When asked, people said that they’ve seen the photos of our office on the job sites, on their friends’ social media, or in the press, and it made them want to apply. To them, our company seemed interesting and innovative and stood out among other offers.
Judging by the incredibly positive results we’ve gotten, I believe that our investment into the space paid off with increased interest among potential candidates.
Increased offer acceptance rate
We have three-stages job interviews and in the case of a local hire, the last stage is an in-person conversation in the office. We noticed that an average acceptance rate is 50 percent higher among the candidates interviewed in our new ‘art office’ in comparison to the old one.
And it’s clear why from the feedback we’ve gotten from newcomers: “The minute I saw this, I knew I wanted to work here.”
To give you a bit of perspective on why this has been so successful, I think it’s good to note that 42 percent of our applicants are millennials.
Since 78 percent of them consider the quality of the workspace important when choosing an employer, it’s not surprising that a creative workplace attracts candidates’ attention.

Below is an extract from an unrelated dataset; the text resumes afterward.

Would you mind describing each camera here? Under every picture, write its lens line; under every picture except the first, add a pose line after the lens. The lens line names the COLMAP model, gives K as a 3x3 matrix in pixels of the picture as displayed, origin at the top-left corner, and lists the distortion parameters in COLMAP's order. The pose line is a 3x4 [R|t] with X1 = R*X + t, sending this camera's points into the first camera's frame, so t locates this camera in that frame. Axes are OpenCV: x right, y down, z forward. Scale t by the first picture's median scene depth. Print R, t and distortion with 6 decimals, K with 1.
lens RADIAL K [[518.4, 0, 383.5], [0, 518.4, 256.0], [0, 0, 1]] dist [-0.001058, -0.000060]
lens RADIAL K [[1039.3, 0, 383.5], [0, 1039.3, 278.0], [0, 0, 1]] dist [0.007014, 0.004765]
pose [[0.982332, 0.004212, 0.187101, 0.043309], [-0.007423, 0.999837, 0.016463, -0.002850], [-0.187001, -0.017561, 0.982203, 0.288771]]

However, they are not the only ones who care about it: 81 percent of all applicants would reject a job offer if they didn’t like the workplace. That’s why I consider resources put in the office a long-term investment into our recruiting efforts.
Increased brand awareness
Introducing an art project like this also drew the attention of local media and put us on a map of global office spaces. It helped us reach a new audience outside our traditional channels and cement a reputation as a responsible employer.
A lot of factors contributed to getting us there. Team members shared photos of the office on social media and brought their relatives to our corporate Family Days. I also found employees were also more willing to promote the company among their friends.

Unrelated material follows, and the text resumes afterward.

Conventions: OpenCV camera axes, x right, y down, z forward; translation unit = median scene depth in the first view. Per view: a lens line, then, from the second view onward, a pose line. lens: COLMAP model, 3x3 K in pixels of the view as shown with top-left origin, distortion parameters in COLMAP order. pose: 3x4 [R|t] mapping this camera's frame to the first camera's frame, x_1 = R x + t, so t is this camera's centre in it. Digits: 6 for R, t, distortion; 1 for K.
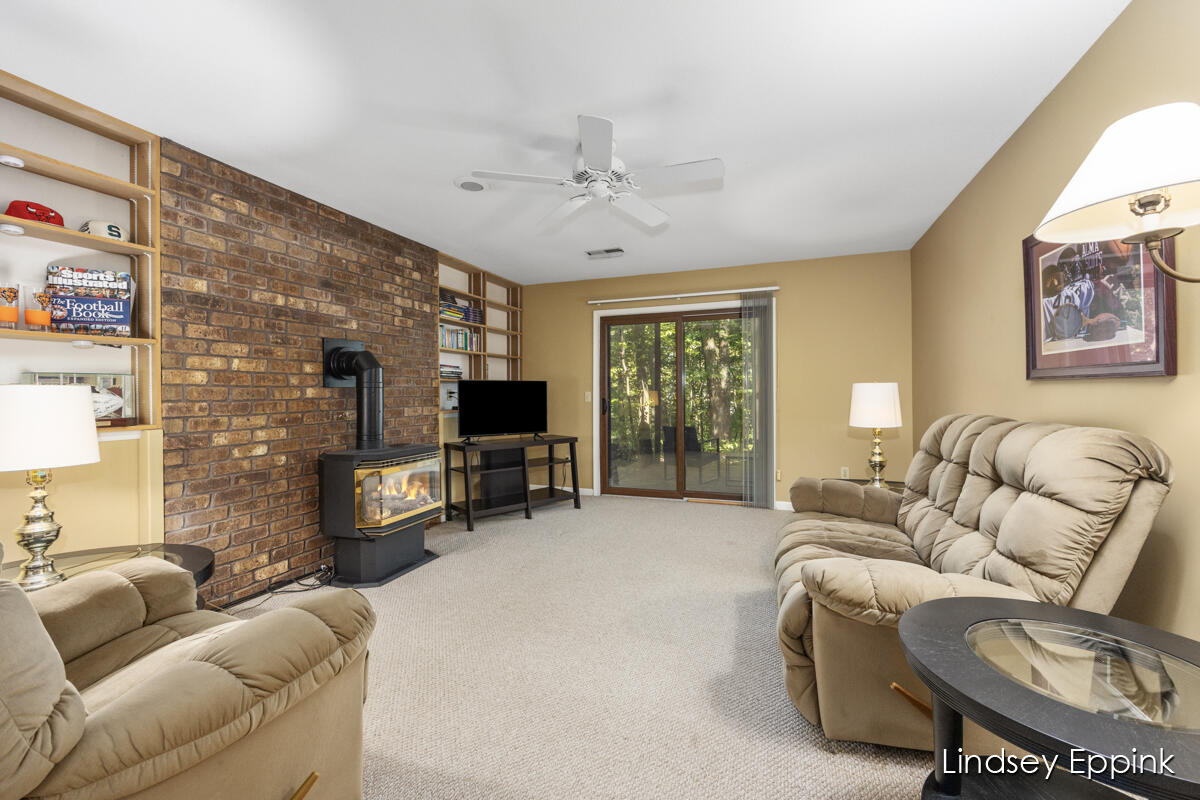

And because of all this interest, we introduced tours of the office for the public so more people could come to see the murals. All of this combined increased interest among potential candidates and, subsequently, clients.
Since we’re in a competitive sector of the B2B industry, relationships and reputation are crucial for us.
Before signing a contract, clients sometimes go on a tour checking out different service providers. Before COVID-19, we hosted on average four client visits per month. Having a unique office makes a memorable impression and lets us stand out among the competitors.
The contact center industry is stereotypically perceived as a toxic work environment with gray open-space and no air conditioning. We bust that myth and make our clients see how their money is spent: on happy representatives which means happy customers.
Clients, who value commitment to the team’s wellness, appreciate our efforts and tend to choose us as a partner.
Of course, we can’t credit all the above-mentioned achievements solely to art in the office. You can’t just hang a painting on the wall and expect the turnover rate to go down — that’s not how it works. It has to be a part of and supported by other strategic efforts to improve the overall employee experience.
However, the massive introduction of art into our space definitely played a key role in how our team perceives its workplace and the company. Still, one of the less visible yet priceless benefits I love the most is when I overhear two people chatting in the kitchen… about which mural they liked more — the one by Manzhos or by Kondakov.